The great province of the Mollusca, in which, for our present purpose, we may include some aberrant and rudimentary Molluscoids, is now best known to us by its medium types, the univalve and bivalve Shell-fishes; the higher group of the Cuttle-fishes and Nautili, though not uncommon, being much less numerous, and one at least of the lower groups, the Lamp-shells or Brachiopods, being represented in the modern world by but few forms. The extension of the Mollusks backwards into the Cambrian is remarkable as being on the whole meagre in comparison with that of the Crustaceans, and as presenting only in small numbers the types most common in later times. One or two shells, and perhaps some tracks, represent the highest group: some forms resembling the floating species of Sea-snails, and a very few ordinary bivalves represent the types best known in the modern seas; while the Brachiopods, and probably some still simpler forms, are in great comparative excess. The individual specimens are also of small size, as if these creatures were but insinuating themselves on the arena of life in insignificant and humble forms. So far as yet known, the lowest groups supposed to be allied to the Mollusks, the Ascidians or Sea-squirts, and the Sea-mosses (Polyzoa), do not appear; but they may have been represented by species which possessed no hard parts capable of preservation.

This leads us to the consideration that while all the Crustacea necessarily possess some kind of crust or external skeleton, the Mollusks are very different in this respect. While some of them have ponderous shells, others even of the highest forms are quite destitute of such protective parts. This again leads to a curious question respecting the armature of the Trilobites. Some of these, even of the larger species, have strong and formidable spines, like those of the King-crabs and other modern Crustaceans. Now in the modern species we know these organs to be intended to defend their possessors against the attacks of fishes more swift and powerful than themselves. But what enemies of this kind had the Trilobites to dread? Yet species a foot or more in length presented great bayonet-like spines.

Fig. 4.—Ctenichnites ingens, Matthew.
A slab with markings of aquatic animals. From specimen in Peter Redpath Museum.

All that we know on this subject is that on the surfaces of the Lower Cambrian rocks there are in some places complicated and mysterious tracks or scratches, which seem to have been produced when the rock was in the state of soft mud, by large and swiftly swimming animals possessing some sort of arms or similar appendages ([Fig. 4]). Matthew has ingeniously suggested that they may have been large Mollusks allied to the modern gigantic Squids which still abound in the ocean, that they may have been sufficiently powerful to prey on the Trilobites, and, being swift swimmers, would have found them a helpless prey but for their defensive spines. Yet such large Mollusks might have perished without leaving any remains recognisable in the rocks, except what may be termed their hand-writing on clay. A few small examples of the shell-bearing species of these highest Mollusks, however, appear in the Cambrian, and in the succeeding ages they become very abundant and attain to large dimensions, again dwindling toward modern times. It would thus seem that for some unknown reason the highest and lowest Mollusks may have been locally plentiful, but the intermediate types were rare.

The much lower group of Echinoderms, or Sea-urchins and Sea-stars, curiously enough puts in but a small appearance in the Early Cambrian, being represented, as far as yet known, by only one embryonic group, the Cystideans. A little later, however, Feather-stars became greatly abundant, and a little later still the true Star-fishes and Urchins. The aberrant group of the Sea-slugs seems, so far as known, to be of more modern origin; but most of these animals are soft-bodied, and little likely to have been preserved.

The great group of the coral animals, so marked a feature of later ages, is scarcely known in the oldest Cambrian, except by some highly generalized forms[5] ([Fig. 5]).
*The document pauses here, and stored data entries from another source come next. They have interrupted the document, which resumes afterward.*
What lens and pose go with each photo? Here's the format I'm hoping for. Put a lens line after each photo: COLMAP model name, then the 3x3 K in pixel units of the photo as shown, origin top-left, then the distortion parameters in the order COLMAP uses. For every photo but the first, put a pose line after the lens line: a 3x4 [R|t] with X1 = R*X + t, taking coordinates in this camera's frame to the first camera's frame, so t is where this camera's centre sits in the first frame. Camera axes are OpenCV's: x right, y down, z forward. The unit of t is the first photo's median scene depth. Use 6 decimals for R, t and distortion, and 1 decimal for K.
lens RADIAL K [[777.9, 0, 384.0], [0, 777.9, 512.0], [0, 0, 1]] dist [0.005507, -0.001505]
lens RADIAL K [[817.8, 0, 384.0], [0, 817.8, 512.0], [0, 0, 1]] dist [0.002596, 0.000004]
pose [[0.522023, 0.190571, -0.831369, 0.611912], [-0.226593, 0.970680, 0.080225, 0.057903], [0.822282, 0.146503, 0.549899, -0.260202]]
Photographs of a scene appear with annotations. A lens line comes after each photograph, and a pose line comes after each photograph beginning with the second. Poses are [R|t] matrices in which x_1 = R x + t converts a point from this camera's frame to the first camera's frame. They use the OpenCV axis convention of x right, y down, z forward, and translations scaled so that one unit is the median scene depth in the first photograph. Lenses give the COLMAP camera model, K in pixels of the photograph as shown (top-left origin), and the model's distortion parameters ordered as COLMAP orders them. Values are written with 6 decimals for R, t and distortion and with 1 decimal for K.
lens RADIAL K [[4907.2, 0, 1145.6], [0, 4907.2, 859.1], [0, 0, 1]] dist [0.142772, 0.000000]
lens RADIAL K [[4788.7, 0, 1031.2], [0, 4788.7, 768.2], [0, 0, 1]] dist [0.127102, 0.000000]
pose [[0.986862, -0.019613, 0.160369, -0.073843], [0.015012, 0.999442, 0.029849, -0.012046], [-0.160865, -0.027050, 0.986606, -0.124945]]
There are, however, small Zoophytes referable to the lower type of Hydroids, and markings which are supposed to be casts of stranded Jelly-fishes. If, with some naturalists, we regard the Sponges as very humble members of the coral group (Cœlenterata), then we have a right to add them to its representatives in the lowest Cambrian; but perhaps they had better be ranked with the next and lowest group of all—the Protozoa.

[5] Dr. G. J. Hinde has carefully studied these forms, and also similar species occurring in Lower Cambrian beds in different parts of North America, Spain, Sardinia, and elsewhere. See note in the Appendix, and Journal Geol. Society of London, vol. xlv. p. 125.

Fig. 5.—Archæocyathus profundus, Billings.
Possibly a Coral of generalized type from the Lower Cambrian of L'Anse à Loup, Labrador. A small specimen.